For now I will not make a multi-view of these clusters. I believe that this does not need to be automated at this point and that, given the limited number of pheno variables, I will probably choose what to display against what and with which visualization technique.
In [18]:
# Write a function to plot one variable across the
def plot_var(part, pheno, var_name):
"""
Plot things nicely,
so far we can hist for single and bar for multiple
"""
n_clus = np.max(part)
dist = 2
x = 2.0
y = n_clus / x
# Prepare figure
f = plt.figure(figsize=(y*dist,4*x*dist))

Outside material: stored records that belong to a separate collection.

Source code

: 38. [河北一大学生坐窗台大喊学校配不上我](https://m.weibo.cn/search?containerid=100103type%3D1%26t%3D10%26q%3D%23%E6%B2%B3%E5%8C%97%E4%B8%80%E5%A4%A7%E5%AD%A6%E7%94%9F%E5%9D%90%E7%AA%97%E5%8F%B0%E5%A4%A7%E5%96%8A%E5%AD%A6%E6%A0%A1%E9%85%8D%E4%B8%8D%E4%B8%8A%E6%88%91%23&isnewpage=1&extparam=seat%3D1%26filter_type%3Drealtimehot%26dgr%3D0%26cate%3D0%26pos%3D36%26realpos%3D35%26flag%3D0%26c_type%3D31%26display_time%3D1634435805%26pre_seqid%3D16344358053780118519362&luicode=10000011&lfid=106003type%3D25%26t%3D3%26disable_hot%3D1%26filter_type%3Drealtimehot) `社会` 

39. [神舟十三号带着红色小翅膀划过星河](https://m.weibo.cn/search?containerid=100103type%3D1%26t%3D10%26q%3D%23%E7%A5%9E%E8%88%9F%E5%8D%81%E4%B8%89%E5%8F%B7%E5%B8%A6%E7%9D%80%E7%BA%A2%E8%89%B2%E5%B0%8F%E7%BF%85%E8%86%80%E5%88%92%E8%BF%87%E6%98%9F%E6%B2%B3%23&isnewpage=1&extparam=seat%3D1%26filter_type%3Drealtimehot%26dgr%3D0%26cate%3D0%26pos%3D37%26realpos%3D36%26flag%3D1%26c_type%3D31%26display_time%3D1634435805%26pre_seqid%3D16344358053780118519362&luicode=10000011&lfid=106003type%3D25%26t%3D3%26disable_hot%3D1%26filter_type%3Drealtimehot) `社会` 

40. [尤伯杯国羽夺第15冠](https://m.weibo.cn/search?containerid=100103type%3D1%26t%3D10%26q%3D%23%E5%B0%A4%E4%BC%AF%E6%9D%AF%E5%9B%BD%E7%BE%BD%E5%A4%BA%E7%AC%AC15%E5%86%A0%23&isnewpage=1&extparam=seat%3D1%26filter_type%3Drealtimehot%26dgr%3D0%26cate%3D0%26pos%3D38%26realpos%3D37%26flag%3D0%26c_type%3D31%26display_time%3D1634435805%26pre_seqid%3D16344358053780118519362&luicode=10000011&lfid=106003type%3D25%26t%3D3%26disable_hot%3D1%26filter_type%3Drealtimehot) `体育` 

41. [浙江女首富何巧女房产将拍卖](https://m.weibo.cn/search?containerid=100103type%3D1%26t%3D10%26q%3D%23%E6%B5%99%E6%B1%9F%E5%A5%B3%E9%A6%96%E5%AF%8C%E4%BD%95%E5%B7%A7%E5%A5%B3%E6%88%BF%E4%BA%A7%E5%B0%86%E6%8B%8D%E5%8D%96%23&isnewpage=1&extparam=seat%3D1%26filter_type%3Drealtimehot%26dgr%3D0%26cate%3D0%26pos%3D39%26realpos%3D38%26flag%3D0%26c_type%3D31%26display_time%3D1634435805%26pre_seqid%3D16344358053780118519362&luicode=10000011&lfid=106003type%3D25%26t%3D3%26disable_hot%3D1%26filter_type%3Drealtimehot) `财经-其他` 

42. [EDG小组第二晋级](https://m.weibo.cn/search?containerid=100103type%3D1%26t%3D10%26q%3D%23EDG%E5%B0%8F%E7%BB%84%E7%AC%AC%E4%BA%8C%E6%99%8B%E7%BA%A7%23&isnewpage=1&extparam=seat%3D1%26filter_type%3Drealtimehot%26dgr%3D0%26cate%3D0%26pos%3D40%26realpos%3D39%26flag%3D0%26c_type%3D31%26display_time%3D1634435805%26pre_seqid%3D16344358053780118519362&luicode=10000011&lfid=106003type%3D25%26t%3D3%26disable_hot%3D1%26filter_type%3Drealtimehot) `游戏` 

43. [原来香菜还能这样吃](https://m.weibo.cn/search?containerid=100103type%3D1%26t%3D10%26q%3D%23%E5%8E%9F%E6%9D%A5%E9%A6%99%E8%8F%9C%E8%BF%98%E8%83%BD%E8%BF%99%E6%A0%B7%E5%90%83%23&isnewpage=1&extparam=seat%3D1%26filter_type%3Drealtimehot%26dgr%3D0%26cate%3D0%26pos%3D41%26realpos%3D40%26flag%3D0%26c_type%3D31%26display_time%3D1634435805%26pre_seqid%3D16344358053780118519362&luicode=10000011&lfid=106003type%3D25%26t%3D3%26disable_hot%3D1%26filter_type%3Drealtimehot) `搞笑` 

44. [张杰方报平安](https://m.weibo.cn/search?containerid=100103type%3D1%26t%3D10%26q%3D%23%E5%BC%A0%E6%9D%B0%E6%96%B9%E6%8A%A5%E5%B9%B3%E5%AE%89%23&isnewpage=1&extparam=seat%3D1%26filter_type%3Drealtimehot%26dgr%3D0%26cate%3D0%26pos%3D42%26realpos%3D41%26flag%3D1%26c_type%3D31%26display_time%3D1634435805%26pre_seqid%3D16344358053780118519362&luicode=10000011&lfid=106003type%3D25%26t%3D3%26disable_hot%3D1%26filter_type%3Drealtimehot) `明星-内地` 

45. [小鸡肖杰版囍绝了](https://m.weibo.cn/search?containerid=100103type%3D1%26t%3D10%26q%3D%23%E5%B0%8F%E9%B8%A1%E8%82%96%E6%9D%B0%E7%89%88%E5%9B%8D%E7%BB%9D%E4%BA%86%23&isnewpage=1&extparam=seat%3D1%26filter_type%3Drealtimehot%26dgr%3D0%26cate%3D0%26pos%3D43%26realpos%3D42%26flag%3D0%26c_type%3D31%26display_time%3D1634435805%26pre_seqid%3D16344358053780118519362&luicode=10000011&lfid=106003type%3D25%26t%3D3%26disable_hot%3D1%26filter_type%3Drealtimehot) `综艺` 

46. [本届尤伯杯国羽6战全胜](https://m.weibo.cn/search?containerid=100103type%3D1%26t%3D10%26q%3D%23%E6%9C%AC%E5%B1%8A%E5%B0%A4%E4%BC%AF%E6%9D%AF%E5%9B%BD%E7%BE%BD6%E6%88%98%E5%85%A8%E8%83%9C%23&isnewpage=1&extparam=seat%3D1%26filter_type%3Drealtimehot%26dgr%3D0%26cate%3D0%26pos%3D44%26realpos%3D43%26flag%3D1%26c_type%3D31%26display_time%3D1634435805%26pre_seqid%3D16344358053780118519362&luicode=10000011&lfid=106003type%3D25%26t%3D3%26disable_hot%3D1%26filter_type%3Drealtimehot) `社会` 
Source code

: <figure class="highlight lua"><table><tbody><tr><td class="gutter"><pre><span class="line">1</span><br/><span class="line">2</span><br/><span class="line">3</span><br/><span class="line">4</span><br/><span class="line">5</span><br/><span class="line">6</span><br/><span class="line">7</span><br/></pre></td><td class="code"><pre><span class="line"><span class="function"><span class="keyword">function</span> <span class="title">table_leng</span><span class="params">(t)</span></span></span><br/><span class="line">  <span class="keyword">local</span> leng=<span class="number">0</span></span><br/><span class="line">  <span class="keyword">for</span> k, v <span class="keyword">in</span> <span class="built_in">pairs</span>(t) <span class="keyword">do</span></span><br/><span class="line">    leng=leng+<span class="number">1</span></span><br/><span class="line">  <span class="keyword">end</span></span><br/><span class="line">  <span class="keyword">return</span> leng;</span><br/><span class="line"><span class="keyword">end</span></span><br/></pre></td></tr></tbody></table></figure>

for cl_id in range(1,n_clus+1):
ax_t = f.add_subplot(y, x, cl_id)
cl_memb = np.where(part == cl_id)
cl_subs = pheno.ix[cl_memb]
cl_phen = cl_subs[var_name]
if cl_phen.shape[1] == 1:
# Only have one variable
n, bins, patches = ax_t.hist(cl_phen.values)
ax_t.set_title(var_name)
else:
# We have more than one variable
cl_phen.mean().plot(kind='bar', stacked=True, ax=ax_t)
In [19]:
var_name = ['AGE_AT_SCAN']
# var_name = ['DX_GROUP', 'AGE_AT_SCAN', 'SEX', 'EYE_STATUS_AT_SCAN']
plot_var(part, pheno, var_name)
Ok, this makes very limited sense for more than one variable. If we want to plot them together, we will need to rescale the values. Maybe I can come up with some nicer way of plotting several phenotype variables for the clusters. For now, this should do.